GIVEN TEXT Block Start
For three decades, Barbara Kugler has lived less than a block from the Norfolk Southern railway line that crosses through East Palestine, Ohio. Up until this month, the sound of an oncoming freight train’s warning whistle—long, long, short, long—used to be a comfort.
But now when she hears it, she tenses.
“For thirty years that sound meant home. It was part of the rhythm of our lives,” says Kugler, 52, who was born and raised in a town one mile away and spends her days minding her grandkids. “Now I find myself flinching every time I hear it because I don’t know what is coming next.”
Just before 9 p.m. on February 3, the noise of a train screeching to a halt followed by a large explosion jolted Kugler and her husband off the couch and out onto the street.
“I thought we needed to get out. This is the end of it. The town’s burning down,” she said.
They saw dozens of railway cars strewn about like a kid’s Tonka trucks, with flames and smoke shooting toward the sky. The blaze was so hot, Kugler said she had to remove her winter coat.
“It was like a bomb going off,” Kugler said. “The cars just hitting and hitting—it was this constant sound of them banging together.”
While no one was injured or killed that night, the chemicals on board the train presented an immediate threat to the town. Most frightening was the flammable gas vinyl chloride, which causes headaches, dizziness, and—in acute cases of exposure—cancer.
GIVEN TEXT Block End
> [USING THE INFORMATION]
**a.** Say whether each statement below agrees with the account of the East Palestine derailment. Answer yes or no for each, and quote the words from the account that decide it.
(i) Kugler has lived less than a block from the railway line for three decades.
(ii) Several people were injured on the night of the derailment.
(iii) Kugler kept her winter coat on while the blaze burned.
**b.** Carry the account of the East Palestine train derailment forward from its last sentence.
RECORDS PROVIDED Block Start
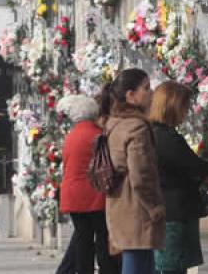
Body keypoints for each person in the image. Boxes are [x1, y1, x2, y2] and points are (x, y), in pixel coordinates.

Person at [103, 69, 164, 274]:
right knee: (137, 260)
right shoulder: (136, 127)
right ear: (130, 95)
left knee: (139, 259)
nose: (151, 93)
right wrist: (154, 205)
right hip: (136, 205)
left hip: (120, 201)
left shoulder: (115, 123)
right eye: (146, 88)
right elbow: (141, 173)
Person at [148, 81, 208, 274]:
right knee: (171, 267)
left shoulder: (151, 133)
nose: (186, 113)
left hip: (164, 212)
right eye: (184, 107)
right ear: (173, 107)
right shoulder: (167, 138)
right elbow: (197, 168)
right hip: (173, 215)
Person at [58, 94, 120, 274]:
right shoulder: (98, 135)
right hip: (95, 194)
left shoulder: (71, 136)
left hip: (74, 196)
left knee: (83, 240)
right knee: (102, 239)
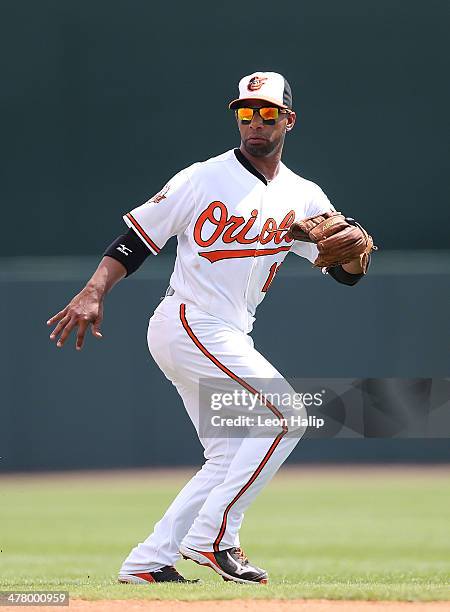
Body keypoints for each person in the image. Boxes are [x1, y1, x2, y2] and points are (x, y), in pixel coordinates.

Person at [47, 72, 369, 585]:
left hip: (228, 331)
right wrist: (93, 291)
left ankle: (147, 562)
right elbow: (136, 238)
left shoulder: (304, 194)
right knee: (287, 413)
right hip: (189, 320)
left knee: (226, 456)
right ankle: (215, 538)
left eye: (267, 113)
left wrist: (353, 256)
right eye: (245, 112)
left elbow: (341, 272)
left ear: (289, 120)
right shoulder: (202, 177)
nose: (255, 122)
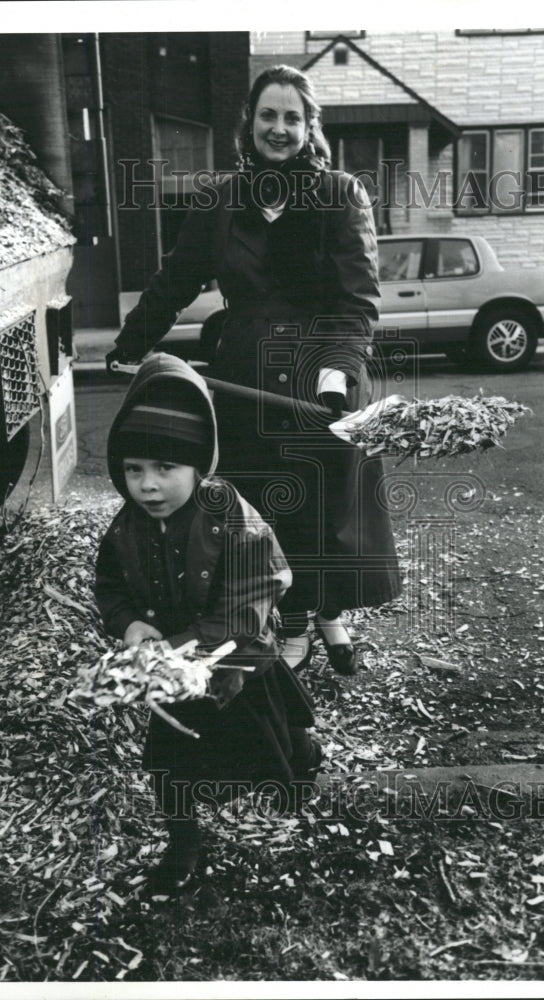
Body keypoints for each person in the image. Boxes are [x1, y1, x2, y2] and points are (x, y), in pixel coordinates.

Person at [107, 64, 401, 677]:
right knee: (266, 508)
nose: (279, 128)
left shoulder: (341, 194)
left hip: (324, 379)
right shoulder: (220, 200)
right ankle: (293, 620)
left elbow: (358, 299)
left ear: (309, 126)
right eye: (268, 115)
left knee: (323, 509)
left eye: (292, 117)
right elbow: (177, 278)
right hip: (247, 377)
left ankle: (324, 614)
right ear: (250, 123)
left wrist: (338, 372)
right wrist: (133, 339)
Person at [95, 352, 321, 894]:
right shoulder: (128, 524)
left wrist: (167, 652)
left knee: (266, 748)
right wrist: (129, 627)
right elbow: (111, 586)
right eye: (134, 470)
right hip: (173, 675)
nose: (148, 486)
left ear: (200, 466)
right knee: (169, 767)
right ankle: (183, 842)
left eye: (165, 469)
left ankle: (304, 756)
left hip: (236, 665)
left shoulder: (233, 520)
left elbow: (242, 611)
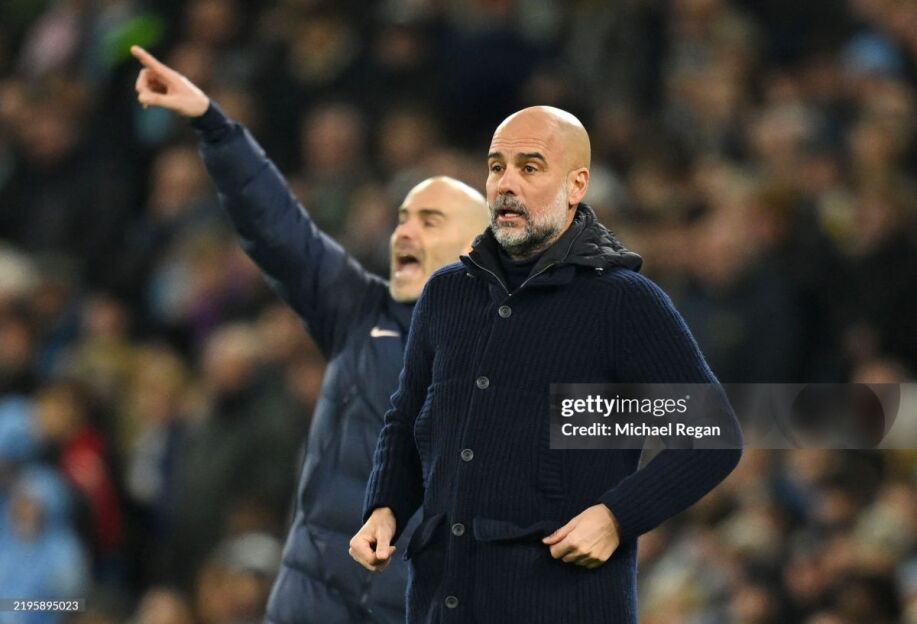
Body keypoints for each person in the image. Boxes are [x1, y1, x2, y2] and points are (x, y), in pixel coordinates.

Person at [130, 45, 490, 624]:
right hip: (312, 605)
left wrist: (621, 511)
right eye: (401, 219)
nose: (404, 232)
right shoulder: (357, 310)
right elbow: (279, 229)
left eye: (429, 221)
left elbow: (628, 425)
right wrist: (214, 126)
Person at [351, 106, 743, 623]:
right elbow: (406, 419)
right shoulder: (446, 293)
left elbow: (712, 436)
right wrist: (386, 506)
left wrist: (616, 517)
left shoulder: (623, 301)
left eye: (530, 168)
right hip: (441, 605)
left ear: (576, 184)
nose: (506, 184)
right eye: (496, 167)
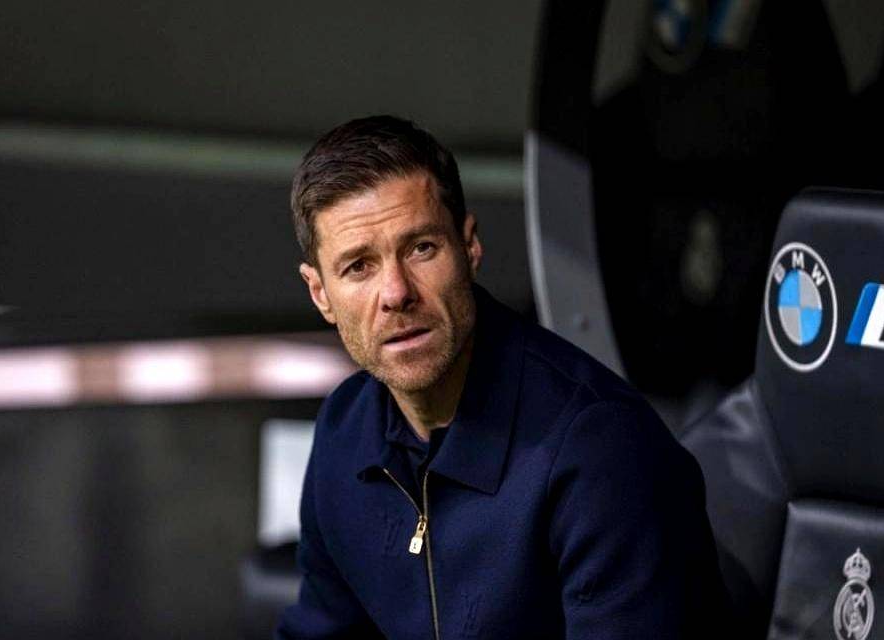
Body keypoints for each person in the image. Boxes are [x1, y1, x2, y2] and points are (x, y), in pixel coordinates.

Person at [275, 115, 727, 639]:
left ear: (469, 247)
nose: (396, 292)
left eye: (421, 248)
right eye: (359, 266)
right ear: (320, 294)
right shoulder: (343, 432)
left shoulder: (600, 451)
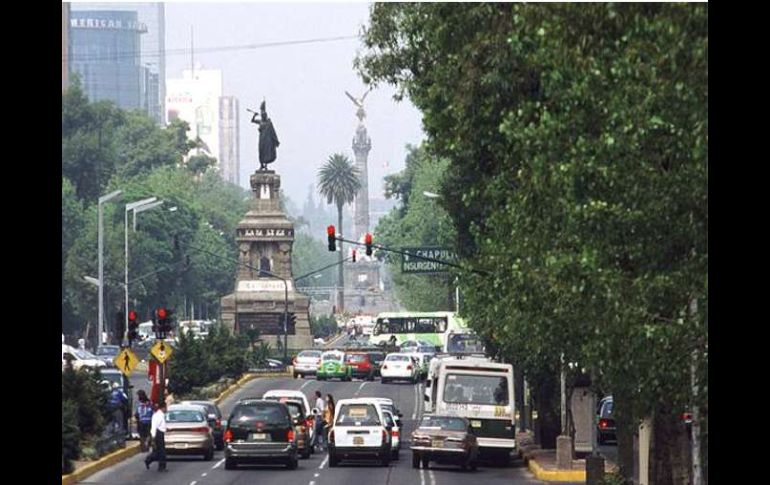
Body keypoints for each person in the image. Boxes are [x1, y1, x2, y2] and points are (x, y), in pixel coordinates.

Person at [251, 100, 280, 170]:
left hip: (267, 140)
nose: (263, 116)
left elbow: (273, 132)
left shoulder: (269, 123)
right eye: (262, 115)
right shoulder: (260, 121)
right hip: (261, 140)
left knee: (267, 152)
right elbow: (252, 121)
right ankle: (261, 165)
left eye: (264, 115)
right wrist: (254, 115)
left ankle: (266, 165)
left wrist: (275, 140)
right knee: (261, 151)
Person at [144, 402, 167, 471]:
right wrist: (153, 437)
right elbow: (154, 426)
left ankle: (149, 460)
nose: (166, 409)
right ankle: (161, 466)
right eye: (166, 407)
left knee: (158, 451)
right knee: (161, 451)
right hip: (158, 434)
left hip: (160, 433)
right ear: (163, 408)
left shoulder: (160, 415)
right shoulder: (158, 415)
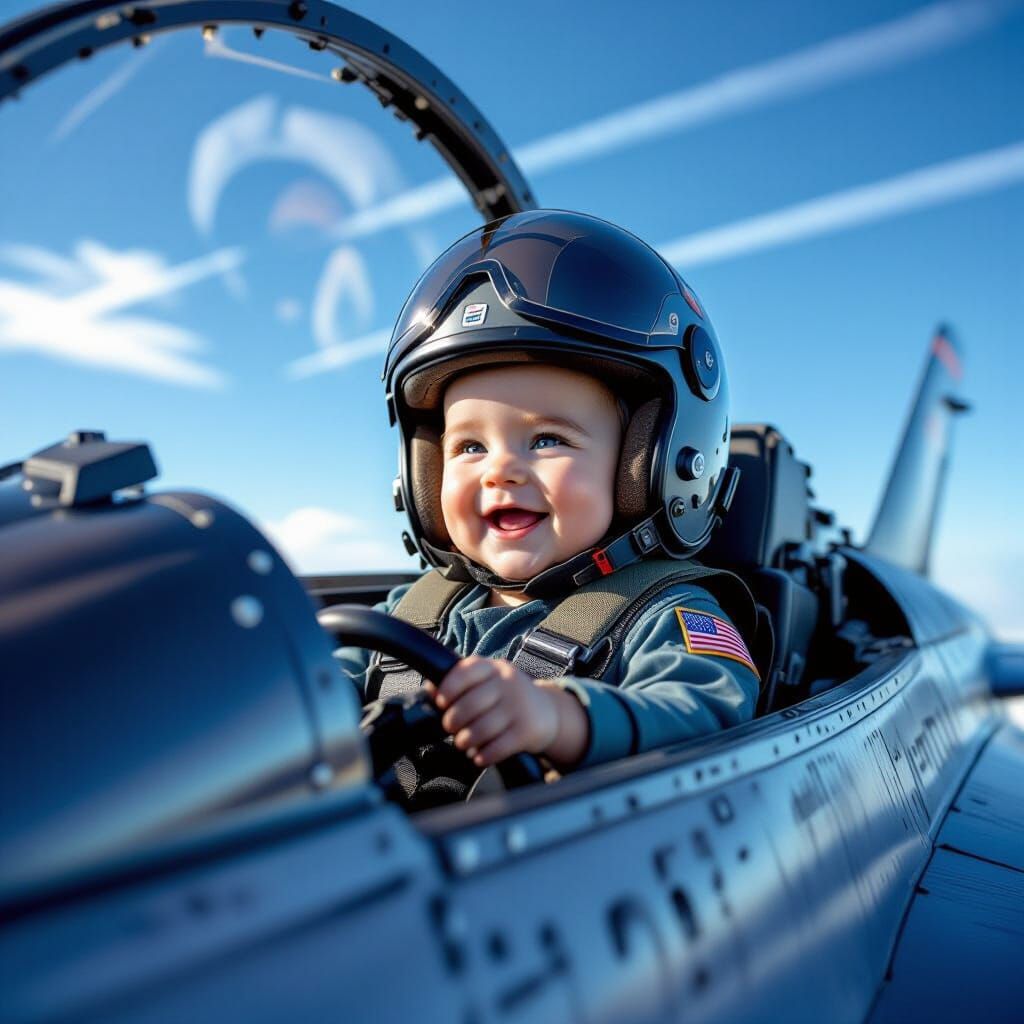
RECORDS PROVIDED Block End
> [ANSWER SECTION]
**a.**
(i) Yes: "For three decades, Barbara Kugler has lived less than a block from the Norfolk Southern railway line"
(ii) No: "no one was injured or killed that night"
(iii) No: "Kugler said she had to remove her winter coat."

**b.**
Fearing a massive explosion would send shrapnel and toxic fumes soaring for miles, nearly 2,000 residents, including the Kuglers, were evacuated. On February 6, Norfolk Southern officials set off a controlled burn. But even that sent a fireball into the sky, with a black mushroom cloud that looked like something out of Chernobyl.
The people of East Palestine are back, but they don’t feel safe.
Faint traces of soot line the insides of some of their homes. An oddly sweet odor, like fresh bubblegum, also lingers.
I spoke to more than a dozen people over the past few days and many say they feel dizzy and have headaches. They worry about breathing in fumes that cause cancer. “It is a big fear,” said Kaylee Jackson, 40, who does odd jobs for a living. “These chemicals literally got sucked up into the air during the controlled burn and the derailment. Well, where do clouds go? What comes up, must come down.”
Several locals have taken photos of dead fish floating in the nearby creeks. The Ohio Department of Natural Resources estimates the chemical blast affected more than seven miles of streams, killing some 3,500 small fish.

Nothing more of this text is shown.